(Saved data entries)
[Start of Attachment]
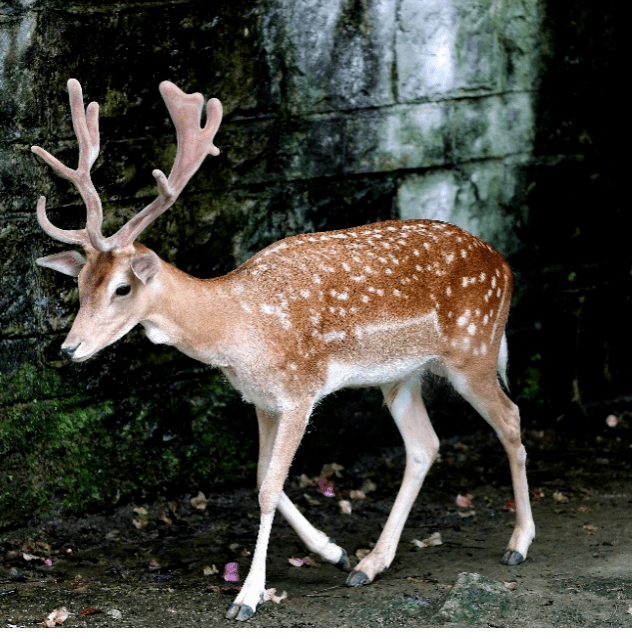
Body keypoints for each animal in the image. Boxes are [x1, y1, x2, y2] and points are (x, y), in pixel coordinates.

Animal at [32, 77, 536, 624]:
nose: (69, 348)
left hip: (475, 349)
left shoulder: (300, 390)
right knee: (425, 445)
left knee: (511, 419)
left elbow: (270, 486)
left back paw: (518, 543)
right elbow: (257, 476)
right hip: (400, 375)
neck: (237, 328)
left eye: (122, 288)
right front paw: (333, 551)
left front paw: (248, 597)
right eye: (80, 283)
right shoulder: (260, 399)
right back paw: (369, 564)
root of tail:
[End of Attachment]
◆ ABOUT THIS EXERCISE: Exact copies of the line containing "right elbow: (257, 476)" and of every line after it through the end of the entries are all that should be output.

◆ OUTPUT OF THE EXERCISE:
right elbow: (257, 476)
right hip: (400, 375)
neck: (237, 328)
left eye: (122, 288)
right front paw: (333, 551)
left front paw: (248, 597)
right eye: (80, 283)
right shoulder: (260, 399)
right back paw: (369, 564)
root of tail:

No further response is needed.